Rival gang leaders are putting aside their differences and pouring themselves into a project that has the potential to decrease violence in Wilmington, called TRU Colors Brewing.
WECT's Ashlea Kosikowski has been following the start-up business and interviewing the members of the TRU Colors team. Watch for her special reports Sunday on WECT News at 6 and Tuesday on WECT News at 11.
It started with the murder of a teenager on Castle Street.
When Shane Simpson was killed in a gang-related shooting in 2015, entrepreneur George Taylor (National Speed, Untappd, JOMO) began to look into Wilmington’s gangs and ways to stop the violence.
“At the time, I had no idea the gangs even existed in Wilmington,” Taylor said. “I started looking into it and found out that it had something to do with this Bloods group that I knew nothing about.”
Taylor said he called District Attorney Ben David, who put Taylor in touch with the Wilmington Police Department and New Hanover County Sheriff’s Office Gang Task Force.
He asked to be introduced to some of Wilmington’s gang leaders.
“That was in February of last year,” Taylor said. “I spent the next eight months hanging out with these guys, trying to understand what is driving them, what was driving the violence and what opportunities there were to maybe have an impact.”
Taylor said he found there are many misconceptions about the gangs and their members.
“I began to believe that it was much more of an economic issue than it was racial or social and that's where we had the idea: ‘What if we could create a business and hire gang members, as absurd as that might sound?’” Taylor said.
The idea started to take shape and today, TRU Colors Brewing has nine gang leaders on the payroll. The men are from different sects of the Bloods, Crips and Gangster Disciples. Their goal is to open a brewery that will employ other gang members, giving them job and growth opportunities.
Cory Wrisborne was one of the first hires.
“Opportunity is the greatest equalizer,” Wrisborne said. “Whenever we were all given the opportunity, I think we were able to look past where you were from or different things that made us different and look at a common goal that all of us want to achieve.”
The nine men first went through a six-week boot camp called the Hero Project that started in June.

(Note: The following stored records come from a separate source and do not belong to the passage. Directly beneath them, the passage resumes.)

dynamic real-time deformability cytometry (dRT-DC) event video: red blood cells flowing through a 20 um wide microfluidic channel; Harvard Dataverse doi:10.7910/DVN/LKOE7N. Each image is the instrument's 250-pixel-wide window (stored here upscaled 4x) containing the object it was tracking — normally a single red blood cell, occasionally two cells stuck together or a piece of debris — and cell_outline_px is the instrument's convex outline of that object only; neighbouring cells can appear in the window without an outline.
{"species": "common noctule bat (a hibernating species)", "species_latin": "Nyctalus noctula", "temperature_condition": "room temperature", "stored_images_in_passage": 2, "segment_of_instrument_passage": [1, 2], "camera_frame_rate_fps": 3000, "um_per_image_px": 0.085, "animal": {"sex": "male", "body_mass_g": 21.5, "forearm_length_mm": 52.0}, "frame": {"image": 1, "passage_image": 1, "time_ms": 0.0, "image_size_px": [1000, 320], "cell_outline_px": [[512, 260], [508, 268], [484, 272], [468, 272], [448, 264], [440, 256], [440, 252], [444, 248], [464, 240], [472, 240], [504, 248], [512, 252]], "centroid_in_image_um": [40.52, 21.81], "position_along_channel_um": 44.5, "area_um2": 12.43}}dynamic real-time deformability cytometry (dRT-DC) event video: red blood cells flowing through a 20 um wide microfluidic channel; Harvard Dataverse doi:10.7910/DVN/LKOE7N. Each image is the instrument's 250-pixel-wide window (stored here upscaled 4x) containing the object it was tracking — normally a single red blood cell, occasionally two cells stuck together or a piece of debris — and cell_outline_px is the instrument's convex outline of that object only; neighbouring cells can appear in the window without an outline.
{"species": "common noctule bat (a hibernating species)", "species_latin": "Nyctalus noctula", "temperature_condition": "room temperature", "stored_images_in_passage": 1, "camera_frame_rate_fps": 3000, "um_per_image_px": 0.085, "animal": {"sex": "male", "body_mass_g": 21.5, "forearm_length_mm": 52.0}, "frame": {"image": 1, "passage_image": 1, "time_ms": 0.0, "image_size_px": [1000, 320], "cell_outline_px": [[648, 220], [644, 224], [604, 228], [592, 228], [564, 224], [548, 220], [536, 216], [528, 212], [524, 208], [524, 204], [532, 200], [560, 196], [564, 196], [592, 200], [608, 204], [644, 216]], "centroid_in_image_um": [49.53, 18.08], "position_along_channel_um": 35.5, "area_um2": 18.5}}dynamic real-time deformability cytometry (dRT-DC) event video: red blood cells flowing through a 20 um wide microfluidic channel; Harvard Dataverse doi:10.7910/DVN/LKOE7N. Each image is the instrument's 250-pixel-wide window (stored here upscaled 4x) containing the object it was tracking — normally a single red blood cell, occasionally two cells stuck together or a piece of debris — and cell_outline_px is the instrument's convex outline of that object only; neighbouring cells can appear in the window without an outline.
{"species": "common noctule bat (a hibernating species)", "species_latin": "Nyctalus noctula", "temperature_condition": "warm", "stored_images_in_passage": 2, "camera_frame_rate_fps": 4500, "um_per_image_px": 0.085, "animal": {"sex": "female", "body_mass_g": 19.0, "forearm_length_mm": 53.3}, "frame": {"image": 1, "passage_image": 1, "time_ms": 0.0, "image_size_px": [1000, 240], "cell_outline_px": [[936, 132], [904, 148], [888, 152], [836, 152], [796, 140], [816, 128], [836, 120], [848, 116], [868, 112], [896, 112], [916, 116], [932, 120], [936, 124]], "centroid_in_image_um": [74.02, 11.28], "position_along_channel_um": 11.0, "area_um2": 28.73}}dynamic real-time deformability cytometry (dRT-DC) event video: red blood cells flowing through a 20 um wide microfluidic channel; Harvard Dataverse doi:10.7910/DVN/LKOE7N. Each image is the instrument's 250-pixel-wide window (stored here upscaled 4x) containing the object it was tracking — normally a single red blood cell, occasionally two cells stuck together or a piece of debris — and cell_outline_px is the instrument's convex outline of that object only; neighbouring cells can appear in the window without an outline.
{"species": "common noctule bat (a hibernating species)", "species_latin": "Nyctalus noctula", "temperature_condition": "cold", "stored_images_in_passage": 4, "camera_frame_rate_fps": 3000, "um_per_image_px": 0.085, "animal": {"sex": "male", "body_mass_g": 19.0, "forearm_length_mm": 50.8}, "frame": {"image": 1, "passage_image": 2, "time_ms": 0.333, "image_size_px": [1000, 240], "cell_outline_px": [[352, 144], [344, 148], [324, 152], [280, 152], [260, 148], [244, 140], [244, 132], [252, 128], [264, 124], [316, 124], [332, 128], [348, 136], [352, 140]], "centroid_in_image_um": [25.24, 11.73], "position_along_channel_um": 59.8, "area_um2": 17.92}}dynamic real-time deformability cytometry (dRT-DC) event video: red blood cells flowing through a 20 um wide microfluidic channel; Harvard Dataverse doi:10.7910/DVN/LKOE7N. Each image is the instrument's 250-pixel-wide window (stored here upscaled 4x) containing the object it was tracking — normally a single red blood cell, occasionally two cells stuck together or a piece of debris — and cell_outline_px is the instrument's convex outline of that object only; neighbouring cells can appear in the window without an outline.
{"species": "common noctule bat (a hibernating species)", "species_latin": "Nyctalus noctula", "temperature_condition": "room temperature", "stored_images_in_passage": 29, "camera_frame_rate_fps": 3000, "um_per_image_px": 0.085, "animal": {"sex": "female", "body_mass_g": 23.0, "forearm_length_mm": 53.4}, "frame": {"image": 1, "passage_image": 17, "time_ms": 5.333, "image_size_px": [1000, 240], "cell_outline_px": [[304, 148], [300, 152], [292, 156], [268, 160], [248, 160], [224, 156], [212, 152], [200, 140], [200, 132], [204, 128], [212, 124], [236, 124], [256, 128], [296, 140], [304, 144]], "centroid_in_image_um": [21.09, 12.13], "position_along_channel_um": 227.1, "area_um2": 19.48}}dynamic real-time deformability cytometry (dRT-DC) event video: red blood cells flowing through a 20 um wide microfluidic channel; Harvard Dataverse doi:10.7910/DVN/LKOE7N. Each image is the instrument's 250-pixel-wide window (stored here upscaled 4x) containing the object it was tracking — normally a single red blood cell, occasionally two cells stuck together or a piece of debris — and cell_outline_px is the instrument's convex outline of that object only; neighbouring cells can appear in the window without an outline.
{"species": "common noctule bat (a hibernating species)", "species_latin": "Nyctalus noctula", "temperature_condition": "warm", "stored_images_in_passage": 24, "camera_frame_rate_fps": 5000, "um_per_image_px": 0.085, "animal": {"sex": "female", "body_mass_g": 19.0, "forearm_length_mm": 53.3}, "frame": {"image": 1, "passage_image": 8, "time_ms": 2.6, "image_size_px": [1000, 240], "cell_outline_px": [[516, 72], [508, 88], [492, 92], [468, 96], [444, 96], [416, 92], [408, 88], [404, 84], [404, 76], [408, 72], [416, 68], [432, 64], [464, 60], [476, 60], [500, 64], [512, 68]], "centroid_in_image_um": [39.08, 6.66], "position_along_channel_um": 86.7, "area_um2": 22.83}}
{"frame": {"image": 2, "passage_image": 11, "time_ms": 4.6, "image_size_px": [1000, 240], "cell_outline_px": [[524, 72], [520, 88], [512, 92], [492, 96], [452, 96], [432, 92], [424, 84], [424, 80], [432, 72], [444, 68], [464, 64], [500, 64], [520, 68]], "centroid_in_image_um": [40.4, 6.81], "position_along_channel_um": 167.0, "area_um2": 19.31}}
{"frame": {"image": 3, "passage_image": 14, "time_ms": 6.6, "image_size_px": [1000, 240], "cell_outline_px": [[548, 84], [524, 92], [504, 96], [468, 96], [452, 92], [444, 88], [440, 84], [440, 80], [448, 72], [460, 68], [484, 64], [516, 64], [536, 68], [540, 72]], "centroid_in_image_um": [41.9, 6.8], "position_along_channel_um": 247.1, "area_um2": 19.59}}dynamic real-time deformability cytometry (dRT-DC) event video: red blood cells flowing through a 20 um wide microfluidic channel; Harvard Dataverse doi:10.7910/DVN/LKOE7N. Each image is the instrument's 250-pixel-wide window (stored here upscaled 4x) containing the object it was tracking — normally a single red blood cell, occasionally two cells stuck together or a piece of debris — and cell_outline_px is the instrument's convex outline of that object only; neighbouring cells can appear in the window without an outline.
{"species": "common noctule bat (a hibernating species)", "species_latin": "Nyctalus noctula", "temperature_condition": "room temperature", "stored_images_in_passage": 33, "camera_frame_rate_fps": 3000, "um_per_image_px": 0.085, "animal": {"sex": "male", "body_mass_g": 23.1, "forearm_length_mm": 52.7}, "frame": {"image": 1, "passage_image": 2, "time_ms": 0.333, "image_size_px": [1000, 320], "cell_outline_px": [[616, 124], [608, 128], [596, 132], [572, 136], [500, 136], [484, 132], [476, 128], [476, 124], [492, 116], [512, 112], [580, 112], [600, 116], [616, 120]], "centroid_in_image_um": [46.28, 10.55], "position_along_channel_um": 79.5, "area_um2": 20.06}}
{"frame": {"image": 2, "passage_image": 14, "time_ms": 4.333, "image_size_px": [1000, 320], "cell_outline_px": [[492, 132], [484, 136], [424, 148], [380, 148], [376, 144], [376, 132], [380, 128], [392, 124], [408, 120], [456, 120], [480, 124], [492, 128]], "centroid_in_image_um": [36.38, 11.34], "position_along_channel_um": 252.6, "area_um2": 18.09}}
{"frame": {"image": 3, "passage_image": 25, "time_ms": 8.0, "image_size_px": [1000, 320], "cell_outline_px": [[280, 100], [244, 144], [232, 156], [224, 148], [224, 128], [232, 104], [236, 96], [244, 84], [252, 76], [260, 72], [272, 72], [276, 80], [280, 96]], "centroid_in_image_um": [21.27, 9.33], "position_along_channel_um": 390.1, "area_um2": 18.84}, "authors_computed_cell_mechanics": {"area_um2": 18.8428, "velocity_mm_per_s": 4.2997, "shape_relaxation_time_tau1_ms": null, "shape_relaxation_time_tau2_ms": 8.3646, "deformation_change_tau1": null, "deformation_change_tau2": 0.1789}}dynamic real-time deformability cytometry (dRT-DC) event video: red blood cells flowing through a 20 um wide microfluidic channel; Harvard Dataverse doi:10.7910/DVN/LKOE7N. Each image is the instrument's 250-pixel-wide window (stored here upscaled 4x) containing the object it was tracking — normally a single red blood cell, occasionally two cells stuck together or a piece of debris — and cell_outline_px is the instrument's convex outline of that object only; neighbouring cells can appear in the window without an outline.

It focused on business skills, life skills, brewing beer and brewery operations.
Part of the program was to get the gang leaders to agree to stop the violence from the top down. Taylor said that’s been a success.
“The really important part to us was, ‘Do you have influence over the hundreds of gang members who are underneath you guys?’” he said. “So, the deal was, in order for us to succeed and have this brewery, you have to learn, you have to be disciplined, but you also have to show me you have control so no shots fired from the moment you come on. As long as I'm paying you, no shots fired in your group. We weren't really sure what was going to happen but since then, there hasn't been a shot fired by our group…by anyone in our group or any of their members.”
Now, they’re in the next phase of the program, which includes weekly challenges, like skydiving, and giving back to the community through volunteering their time.
Meantime, they’re coordinating plans for the brewery.